A thread that runs through each platform is that these requests must come from someone authorised by a will to execute such instructions or be set-up by a user before their death. There are chances that you know one of Facebook’s millions of deceased account holders and most likely still receive notifications about birthdays or friendiversaries. This can be disconcerting. But without clear directives for those left behind, social media accounts tend to live on indefinitely.
Digital content from platforms like Kindle, Amazon or iTunes, in tangible formats like hard or flash drives can easily be bequeathed to another person upon demise but with content you do not own (music, movies, e-books etc), they cannot be left to an heir.
So what should you do?
Ideally, one should be conscious of the terms and conditions of online platforms as you sign up and leave your footprints across the web. Find answers to the following questions and address them accordingly:
- What applies to accounts created or data stored after one has passed?
- Are these accounts and their data transferable?
- Can they be accessed by next of kin?
- What documents need to be presented as proof in the event that a next of kin tries to take over an account?
Arming yourself with this information better allows you to plan for how your online estate is managed after you’re gone. Disclosing passwords to online financial or social media accounts is also another way to handle your digital estate.

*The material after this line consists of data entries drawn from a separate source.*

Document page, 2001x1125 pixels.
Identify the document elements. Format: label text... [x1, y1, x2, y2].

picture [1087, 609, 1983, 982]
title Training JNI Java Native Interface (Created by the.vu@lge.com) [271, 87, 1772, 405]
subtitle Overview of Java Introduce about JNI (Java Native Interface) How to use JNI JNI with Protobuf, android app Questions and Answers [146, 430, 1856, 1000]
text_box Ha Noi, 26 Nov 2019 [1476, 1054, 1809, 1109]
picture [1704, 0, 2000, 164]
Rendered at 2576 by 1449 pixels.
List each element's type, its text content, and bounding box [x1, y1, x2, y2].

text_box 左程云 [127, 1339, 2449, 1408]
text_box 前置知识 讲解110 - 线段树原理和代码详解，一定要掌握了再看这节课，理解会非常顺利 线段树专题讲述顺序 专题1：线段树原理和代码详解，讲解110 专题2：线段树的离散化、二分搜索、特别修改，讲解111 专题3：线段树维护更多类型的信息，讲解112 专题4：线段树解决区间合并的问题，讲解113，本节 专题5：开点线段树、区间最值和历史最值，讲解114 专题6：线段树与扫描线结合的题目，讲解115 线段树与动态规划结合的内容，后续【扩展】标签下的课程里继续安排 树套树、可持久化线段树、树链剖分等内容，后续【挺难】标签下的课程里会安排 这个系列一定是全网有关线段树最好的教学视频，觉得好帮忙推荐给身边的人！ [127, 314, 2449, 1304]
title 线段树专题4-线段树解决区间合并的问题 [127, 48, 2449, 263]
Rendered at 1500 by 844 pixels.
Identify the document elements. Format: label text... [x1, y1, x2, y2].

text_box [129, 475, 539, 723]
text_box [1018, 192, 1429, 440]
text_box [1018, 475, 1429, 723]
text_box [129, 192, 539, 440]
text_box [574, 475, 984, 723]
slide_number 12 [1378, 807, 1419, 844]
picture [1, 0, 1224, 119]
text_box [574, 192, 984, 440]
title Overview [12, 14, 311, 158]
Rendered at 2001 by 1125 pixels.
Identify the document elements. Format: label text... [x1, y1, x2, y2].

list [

“The ideal thing to do is include it as part of a will,” Eleanya says about cryptos.
This can be applied to everything. Making provisions for what happens to your digital assets in a legally binding document like a will and even having a digital estate executor ensure that the directives are carried out is a sure-proof way to plan how your online business is handled when you’re gone in a way that is not only beneficial to your legacy but also to those you leave behind.